> Document text:
━━━

An exhibition of films by Leandro Katz exploring the life, death and legacy of Che Guevara

Values


Fields of Knowledge
  • Aesthetics / Media
  • Artistic legacies
  • Memory
  • Public culture

Organizing Institutions

Slought

Organizers

Osvaldo Romberg

Opens to public

10/10/2008

Address

Slought
4017 Walnut St
Philadelphia, PA 19104

Economy

25% Formal - 75% Informal

Slought is pleased to announce "The Day You'll Love Me (El Día Que Me Quieras)," an exhibition of films about Che Guevara by artist and filmmaker Leandro Katz, on display from October 1-November 1, 2008. A lecture by artist Leandro Katz will take place on Friday, October 10, 2008 at 6:30pm followed by the opening reception (Download the visual presentation).

Leandro Katz's The Day You'll Love Me (El Día Que Me Quieras) (30 minutes, 1997) is a non-narrative film investigating death and the power of photography, a meditation on the last pictures taken of Ernesto Che Guevara, as he lay dead on a table surrounded by his captors in Bolivia in 1967. Not a political documentary in the traditional sense, the film alternates between evocation and straight reportage, centering on an interview with the Bolivian photographer Freddy Alborta. Suffused with a sense of mystery, El Día Que Me Quieras is about our assimilation of history.

━━━

> Extrinsic camera parameters:
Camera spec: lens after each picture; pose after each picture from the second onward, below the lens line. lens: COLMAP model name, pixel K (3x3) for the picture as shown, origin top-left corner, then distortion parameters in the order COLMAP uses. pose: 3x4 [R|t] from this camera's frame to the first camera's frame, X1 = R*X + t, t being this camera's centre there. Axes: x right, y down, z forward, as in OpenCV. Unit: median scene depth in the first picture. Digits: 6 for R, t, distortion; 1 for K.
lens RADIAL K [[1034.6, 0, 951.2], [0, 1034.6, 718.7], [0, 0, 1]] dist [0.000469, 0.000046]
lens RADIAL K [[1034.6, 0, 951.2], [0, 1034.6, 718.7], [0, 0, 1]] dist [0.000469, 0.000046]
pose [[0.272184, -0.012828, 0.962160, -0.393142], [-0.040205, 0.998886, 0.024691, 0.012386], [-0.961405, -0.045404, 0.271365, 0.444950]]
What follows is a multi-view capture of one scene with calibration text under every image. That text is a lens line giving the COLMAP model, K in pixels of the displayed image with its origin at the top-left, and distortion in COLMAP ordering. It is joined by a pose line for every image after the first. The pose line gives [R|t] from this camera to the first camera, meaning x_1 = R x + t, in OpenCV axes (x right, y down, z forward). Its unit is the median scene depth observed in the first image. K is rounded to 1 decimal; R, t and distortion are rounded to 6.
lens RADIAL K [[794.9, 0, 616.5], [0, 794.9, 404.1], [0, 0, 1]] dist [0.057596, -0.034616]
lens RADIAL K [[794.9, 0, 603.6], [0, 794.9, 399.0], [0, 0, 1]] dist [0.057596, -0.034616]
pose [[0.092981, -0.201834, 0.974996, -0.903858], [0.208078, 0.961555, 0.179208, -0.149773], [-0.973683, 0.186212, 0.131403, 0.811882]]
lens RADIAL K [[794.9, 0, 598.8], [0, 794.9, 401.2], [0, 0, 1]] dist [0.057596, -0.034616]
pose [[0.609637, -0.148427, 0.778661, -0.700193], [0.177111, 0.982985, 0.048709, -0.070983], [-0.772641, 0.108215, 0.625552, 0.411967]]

━━━

> Exercise 1:
Answer these questions using the Che Guevara film exhibition announcement.
(a) What is the street address of Slought?
(b) On what day and at what time will Leandro Katz give his lecture?
(c) Which photographer's interview is at the center of the film?
> Exercise 2: Write the next part of the Che Guevara film exhibition announcement, continuing from its final sentence.

> Response area 1:
(a) 4017 Walnut St
(b) Friday, October 10, 2008, at 6:30pm
(c) Freddy Alborta

> Response area 2:
Thirty years after Guevara's disappearance, El Día Que Me Quieras attempts to heal the open wound of his absence. In July, 1997, after more than a year of excavations, Guevara's remains were found by an international team of forensic archaeologists in Vallegrande, Bolivia, where he had been secretly buried. Three months later, Cuba finally buried the legendary Che Guevara in the town of Santa Clara where, in 1959, he had fought the decisive battle that made him a national hero. When Che Guevara was captured and killed, a wire photograph of his body was transmitted worldwide. It depicted the corpse in a room full of gleeful military men. The photograph, by Freddy Alborta, has been compared by John Berger to Mantegna's "Dead Christ" and to Rembrandt's "The Anatomy Lesson of Professor Tulp." The film centers on an interview with Freddy Alborta, his recollections from October 10, 1967, the dramatic photographs taken by him on that day, the intricate sets of international headlines found during our research, as well as the rare newsreel footage of this disturbing event.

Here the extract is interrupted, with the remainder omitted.